● Partes del ejercicio:
A. Indica si cada afirmación concuerda con el texto sobre el proyecto de Gasparolo y Rey. Responde sí o no y cita las palabras del texto que lo deciden. (i) Algunas escenas se colocaron en ruinas de oficinas salitreras. (ii) Las escenas se reunieron después en la sala 13 del Museo Regional de Antofagasta. (iii) La exposición termina con una gran pantalla que proyecta imágenes del desierto.
B. Cambia "sala 13" por "sala 12" en el pasaje del texto sobre el proyecto de Gasparolo y Rey que va desde "Cada escena contribuyó" hasta "nuestro siguiente paso.", ambos incluidos, y escribe el pasaje completo.

Gasparolo y Rey poblaron con esta suerte de seres imaginarios los riscos y grietas secas en las inmediaciones de Mejillones, Río Salado, el Valle de los Meteoritos y en las ruinas de oficinas salitreras. Y en ellos incluyeron numerosos elementos para empujar la vida: “En ocasiones utilizamos, además, semillas, madera, rocas, pigmentos, etcétera. Incorporamos elementos del paisaje, su materialidad. Roca, madera, hueso, también su energía simbólica. Un vidrio fundido, un fragmento de porcelana. Carbón, sal. La escena es parte del paisaje. Está implantada, pero también surge de él”. Una mise en scène lanzada al futuro que podría darnos pistas sobre lo que quizás ocurra. Tal como enviamos sondas al espacio en busca de información que algún día volverá al planeta para ser interpretada, Gasparolo y Rey rearmaron lo esencial que podría existir y lo dejaron bajo el sol, con precisas geolocalizaciones. La segunda parte del proyecto era inventar aquella arqueología propicia para interpretar los resultados y previsibles estragos provocados por el medio. En esa ficción de un futuro y sus potenciales calamidades o aciertos, el desierto se reveló como un laboratorio vital para inventar un mito, como lo reconocerían los propios artistas a medida que avanzaba el proyecto.
Cada escena contribuyó así a levantar una narrativa cuya presencia reunida posteriormente en la sala 13 del Museo Regional de Antofagasta se inserta vacilante como un dispositivo más de la historia de la región. Lo sucedido en ese futuro prehistórico se tornó, al ser instalado en un interior, en una provocación cautelosa, guiada por la ilusión de devolver la vida al desierto, de
suponer otros desarrollos y civilizaciones mínimas. Tal vez por eso la exposición se cierra con una pequeña caja de sombras que proyecta un par de figuras sobre el muro. El mito platónico de la verdad y la ilusión que de ella nos hacemos, aparece aquí citado para entender lo que ya intuíamos: el sol allá afuera es el que ilumina la verdad de las ideas. Salir de la caverna y volver al desierto es nuestro siguiente paso.

● Extracto de datos:
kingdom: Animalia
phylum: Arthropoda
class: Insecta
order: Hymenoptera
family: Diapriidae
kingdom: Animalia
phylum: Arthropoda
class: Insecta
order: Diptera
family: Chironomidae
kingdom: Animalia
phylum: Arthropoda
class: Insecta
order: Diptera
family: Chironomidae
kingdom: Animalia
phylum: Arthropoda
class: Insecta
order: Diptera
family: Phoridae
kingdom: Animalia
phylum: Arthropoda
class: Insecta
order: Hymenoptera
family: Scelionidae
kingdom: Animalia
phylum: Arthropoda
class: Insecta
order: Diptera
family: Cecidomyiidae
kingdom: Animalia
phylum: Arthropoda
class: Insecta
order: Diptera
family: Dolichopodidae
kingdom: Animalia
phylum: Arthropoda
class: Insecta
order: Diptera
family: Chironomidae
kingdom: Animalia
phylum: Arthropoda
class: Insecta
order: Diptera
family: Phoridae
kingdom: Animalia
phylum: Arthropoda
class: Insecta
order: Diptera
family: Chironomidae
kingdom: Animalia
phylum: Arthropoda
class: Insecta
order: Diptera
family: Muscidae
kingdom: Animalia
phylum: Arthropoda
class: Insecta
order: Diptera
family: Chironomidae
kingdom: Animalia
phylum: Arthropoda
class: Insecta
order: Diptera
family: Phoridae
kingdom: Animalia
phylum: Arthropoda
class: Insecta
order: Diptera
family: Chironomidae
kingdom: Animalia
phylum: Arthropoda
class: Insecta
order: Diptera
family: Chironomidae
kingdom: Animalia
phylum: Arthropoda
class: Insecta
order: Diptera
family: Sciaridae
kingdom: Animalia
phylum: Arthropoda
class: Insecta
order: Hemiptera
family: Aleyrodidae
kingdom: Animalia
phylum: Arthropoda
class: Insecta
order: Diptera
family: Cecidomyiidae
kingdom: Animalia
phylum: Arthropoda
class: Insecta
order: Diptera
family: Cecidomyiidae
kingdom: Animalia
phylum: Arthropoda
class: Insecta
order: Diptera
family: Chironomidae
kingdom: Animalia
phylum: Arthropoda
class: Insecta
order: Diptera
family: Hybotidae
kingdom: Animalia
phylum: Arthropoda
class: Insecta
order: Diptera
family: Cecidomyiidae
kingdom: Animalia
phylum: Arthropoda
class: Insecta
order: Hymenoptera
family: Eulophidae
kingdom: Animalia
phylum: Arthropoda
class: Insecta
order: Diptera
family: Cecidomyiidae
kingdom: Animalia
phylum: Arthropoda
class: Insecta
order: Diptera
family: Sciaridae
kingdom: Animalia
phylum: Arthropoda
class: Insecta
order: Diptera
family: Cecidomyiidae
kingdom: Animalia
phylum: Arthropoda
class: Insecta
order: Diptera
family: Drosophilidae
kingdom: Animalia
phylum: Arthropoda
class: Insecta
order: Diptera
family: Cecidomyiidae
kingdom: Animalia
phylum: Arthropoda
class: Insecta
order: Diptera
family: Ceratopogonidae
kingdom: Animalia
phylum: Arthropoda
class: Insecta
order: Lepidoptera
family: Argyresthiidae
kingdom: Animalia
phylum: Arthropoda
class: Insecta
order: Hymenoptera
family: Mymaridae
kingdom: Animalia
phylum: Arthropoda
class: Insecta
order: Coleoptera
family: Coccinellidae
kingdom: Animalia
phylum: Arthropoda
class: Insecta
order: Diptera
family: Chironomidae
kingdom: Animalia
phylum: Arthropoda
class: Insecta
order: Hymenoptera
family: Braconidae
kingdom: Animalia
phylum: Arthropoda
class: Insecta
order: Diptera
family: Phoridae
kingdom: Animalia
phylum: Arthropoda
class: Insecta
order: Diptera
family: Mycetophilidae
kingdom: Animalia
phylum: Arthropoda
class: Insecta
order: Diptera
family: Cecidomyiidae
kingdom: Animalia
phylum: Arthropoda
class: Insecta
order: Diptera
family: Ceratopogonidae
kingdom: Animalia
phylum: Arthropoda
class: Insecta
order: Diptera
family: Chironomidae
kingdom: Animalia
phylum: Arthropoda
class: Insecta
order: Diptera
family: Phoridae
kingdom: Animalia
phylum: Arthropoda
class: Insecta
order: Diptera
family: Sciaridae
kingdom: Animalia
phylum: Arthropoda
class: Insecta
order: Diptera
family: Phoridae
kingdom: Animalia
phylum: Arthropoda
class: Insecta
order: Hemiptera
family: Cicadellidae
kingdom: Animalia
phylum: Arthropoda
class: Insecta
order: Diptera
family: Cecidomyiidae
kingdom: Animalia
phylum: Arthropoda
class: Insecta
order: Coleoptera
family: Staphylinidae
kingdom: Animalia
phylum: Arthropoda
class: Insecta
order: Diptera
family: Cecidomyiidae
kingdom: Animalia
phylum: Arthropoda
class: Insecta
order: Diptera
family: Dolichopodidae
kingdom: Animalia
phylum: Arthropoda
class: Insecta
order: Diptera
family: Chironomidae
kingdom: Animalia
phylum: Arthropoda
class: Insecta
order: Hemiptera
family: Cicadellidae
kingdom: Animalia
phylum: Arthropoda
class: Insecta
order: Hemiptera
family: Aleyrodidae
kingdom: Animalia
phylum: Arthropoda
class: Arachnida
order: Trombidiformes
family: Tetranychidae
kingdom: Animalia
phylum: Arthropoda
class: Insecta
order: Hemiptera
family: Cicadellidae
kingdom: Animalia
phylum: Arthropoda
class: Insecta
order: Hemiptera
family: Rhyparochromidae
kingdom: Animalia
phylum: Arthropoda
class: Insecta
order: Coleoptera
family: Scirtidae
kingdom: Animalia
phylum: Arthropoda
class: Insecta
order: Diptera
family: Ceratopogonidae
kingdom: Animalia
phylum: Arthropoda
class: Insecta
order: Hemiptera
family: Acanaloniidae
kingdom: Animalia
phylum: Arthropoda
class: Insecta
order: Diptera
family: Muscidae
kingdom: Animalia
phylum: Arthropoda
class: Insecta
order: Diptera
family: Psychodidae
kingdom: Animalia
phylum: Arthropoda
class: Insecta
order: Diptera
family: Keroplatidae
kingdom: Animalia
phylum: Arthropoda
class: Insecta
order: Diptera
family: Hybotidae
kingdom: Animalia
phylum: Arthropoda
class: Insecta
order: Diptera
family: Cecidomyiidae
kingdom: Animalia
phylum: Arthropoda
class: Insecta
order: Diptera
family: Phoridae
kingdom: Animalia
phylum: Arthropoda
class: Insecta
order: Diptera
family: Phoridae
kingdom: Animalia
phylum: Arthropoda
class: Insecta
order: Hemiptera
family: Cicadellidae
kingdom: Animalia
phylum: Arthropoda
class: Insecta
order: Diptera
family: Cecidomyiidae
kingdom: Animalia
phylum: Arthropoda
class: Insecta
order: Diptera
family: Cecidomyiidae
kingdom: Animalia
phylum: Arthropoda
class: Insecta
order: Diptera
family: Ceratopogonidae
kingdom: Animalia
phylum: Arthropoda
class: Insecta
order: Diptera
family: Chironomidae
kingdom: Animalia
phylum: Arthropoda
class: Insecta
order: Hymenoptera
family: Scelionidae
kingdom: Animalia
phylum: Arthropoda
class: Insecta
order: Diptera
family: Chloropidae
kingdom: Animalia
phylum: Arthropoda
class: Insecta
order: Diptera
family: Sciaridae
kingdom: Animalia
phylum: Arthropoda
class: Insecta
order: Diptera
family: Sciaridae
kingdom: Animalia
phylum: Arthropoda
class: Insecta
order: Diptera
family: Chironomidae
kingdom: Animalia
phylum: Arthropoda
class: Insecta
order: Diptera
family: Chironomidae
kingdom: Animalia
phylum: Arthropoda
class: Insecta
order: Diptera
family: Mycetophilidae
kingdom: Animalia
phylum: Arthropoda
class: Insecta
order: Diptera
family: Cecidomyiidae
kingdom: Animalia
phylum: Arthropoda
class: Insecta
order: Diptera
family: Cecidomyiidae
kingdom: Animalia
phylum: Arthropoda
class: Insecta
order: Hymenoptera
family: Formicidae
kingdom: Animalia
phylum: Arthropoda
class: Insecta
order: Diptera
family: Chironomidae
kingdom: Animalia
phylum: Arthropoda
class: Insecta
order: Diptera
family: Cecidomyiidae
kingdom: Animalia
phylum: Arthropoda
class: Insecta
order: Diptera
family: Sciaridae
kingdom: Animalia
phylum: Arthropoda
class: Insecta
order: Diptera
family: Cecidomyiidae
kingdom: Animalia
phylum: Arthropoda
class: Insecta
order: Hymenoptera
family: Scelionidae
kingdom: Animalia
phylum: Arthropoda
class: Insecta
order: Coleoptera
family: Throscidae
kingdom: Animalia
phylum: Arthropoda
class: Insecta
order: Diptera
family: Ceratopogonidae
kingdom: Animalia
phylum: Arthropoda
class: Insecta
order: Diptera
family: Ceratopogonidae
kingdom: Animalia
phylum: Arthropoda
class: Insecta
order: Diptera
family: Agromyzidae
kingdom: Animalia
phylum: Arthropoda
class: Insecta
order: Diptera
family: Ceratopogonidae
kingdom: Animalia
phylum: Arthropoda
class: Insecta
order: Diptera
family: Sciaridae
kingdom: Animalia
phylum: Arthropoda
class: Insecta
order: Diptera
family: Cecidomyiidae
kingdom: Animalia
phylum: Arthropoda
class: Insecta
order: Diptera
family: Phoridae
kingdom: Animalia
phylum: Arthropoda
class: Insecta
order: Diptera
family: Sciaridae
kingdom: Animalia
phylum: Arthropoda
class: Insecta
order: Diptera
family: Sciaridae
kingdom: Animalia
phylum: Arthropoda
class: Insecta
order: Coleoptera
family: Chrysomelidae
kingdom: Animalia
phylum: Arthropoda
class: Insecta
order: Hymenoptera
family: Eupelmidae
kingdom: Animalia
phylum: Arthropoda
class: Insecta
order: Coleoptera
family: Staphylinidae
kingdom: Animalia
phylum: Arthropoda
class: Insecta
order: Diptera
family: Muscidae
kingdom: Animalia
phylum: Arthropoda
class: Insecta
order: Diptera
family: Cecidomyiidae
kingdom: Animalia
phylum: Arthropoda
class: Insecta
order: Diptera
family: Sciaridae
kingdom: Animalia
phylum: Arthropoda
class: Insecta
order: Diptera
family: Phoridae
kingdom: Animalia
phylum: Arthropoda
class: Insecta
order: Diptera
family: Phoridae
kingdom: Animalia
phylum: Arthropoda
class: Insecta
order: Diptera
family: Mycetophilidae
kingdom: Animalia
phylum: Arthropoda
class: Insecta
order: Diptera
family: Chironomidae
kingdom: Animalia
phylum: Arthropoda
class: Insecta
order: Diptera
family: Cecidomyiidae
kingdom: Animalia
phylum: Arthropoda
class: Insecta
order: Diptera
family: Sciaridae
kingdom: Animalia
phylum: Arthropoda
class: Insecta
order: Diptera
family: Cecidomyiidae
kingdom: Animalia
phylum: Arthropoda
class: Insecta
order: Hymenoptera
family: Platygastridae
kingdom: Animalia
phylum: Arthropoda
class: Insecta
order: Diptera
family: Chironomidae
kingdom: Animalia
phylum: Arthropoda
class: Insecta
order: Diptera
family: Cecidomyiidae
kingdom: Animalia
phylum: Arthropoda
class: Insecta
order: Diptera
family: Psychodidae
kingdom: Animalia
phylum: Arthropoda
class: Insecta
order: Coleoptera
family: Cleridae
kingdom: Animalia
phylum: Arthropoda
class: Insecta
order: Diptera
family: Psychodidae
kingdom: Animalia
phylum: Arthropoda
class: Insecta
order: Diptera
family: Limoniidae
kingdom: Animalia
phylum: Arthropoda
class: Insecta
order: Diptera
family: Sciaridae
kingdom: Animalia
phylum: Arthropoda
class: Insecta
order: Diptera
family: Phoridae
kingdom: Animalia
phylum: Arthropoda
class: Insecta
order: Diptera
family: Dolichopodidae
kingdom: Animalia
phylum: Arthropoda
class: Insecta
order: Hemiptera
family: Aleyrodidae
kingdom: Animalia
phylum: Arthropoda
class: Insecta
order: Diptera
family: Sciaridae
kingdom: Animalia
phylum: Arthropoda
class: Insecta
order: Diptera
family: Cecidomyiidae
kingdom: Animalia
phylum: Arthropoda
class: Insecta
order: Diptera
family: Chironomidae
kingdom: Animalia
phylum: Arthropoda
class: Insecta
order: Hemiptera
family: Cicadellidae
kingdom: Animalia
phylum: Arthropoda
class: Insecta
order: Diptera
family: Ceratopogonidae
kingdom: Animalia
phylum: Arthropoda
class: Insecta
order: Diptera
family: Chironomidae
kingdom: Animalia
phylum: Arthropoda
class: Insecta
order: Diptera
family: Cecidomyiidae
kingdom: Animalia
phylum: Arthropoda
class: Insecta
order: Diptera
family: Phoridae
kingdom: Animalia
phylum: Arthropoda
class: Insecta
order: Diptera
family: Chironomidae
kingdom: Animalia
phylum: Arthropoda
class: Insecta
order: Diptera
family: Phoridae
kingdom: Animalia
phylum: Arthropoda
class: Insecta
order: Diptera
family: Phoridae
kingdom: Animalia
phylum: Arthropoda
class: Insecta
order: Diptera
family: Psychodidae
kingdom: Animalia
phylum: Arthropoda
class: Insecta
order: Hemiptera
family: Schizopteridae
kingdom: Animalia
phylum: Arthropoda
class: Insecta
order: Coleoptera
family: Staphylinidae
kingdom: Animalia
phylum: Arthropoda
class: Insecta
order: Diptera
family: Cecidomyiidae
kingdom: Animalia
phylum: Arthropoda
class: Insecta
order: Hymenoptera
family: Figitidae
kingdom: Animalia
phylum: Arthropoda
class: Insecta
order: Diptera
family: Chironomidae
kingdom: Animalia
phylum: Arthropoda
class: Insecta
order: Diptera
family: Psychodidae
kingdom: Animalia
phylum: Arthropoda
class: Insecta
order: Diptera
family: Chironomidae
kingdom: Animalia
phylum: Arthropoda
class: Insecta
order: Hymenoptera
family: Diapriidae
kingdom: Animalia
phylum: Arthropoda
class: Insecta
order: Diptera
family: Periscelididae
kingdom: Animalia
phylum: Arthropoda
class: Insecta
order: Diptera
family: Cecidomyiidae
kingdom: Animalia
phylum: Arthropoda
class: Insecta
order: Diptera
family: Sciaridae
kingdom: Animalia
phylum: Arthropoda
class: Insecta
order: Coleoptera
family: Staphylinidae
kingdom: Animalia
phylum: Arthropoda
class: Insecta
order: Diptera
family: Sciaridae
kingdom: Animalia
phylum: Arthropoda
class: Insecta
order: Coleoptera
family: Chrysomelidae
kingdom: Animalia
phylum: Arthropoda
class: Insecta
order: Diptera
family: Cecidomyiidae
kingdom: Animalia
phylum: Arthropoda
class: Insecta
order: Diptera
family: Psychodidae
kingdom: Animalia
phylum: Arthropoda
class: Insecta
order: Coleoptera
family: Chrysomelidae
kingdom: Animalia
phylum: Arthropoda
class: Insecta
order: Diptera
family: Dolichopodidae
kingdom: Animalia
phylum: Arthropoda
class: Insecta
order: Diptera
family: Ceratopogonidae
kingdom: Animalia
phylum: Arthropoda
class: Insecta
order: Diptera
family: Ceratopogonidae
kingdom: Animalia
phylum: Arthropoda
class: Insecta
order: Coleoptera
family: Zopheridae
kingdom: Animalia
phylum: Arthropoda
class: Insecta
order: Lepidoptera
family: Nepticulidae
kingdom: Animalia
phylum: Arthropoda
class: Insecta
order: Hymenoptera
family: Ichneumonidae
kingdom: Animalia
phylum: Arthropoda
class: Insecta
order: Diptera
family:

● Respuestas dadas:
A.
(i) Sí: "en las ruinas de oficinas salitreras".
(ii) Sí: "reunida posteriormente en la sala 13 del Museo Regional de Antofagasta".
(iii) No: "la exposición se cierra con una pequeña caja de sombras que proyecta un par de figuras sobre el muro".

B.
Cada escena contribuyó así a levantar una narrativa cuya presencia reunida posteriormente en la sala 12 del Museo Regional de Antofagasta se inserta vacilante como un dispositivo más de la historia de la región. Lo sucedido en ese futuro prehistórico se tornó, al ser instalado en un interior, en una provocación cautelosa, guiada por la ilusión de devolver la vida al desierto, de
suponer otros desarrollos y civilizaciones mínimas. Tal vez por eso la exposición se cierra con una pequeña caja de sombras que proyecta un par de figuras sobre el muro. El mito platónico de la verdad y la ilusión que de ella nos hacemos, aparece aquí citado para entender lo que ya intuíamos: el sol allá afuera es el que ilumina la verdad de las ideas. Salir de la caverna y volver al desierto es nuestro siguiente paso.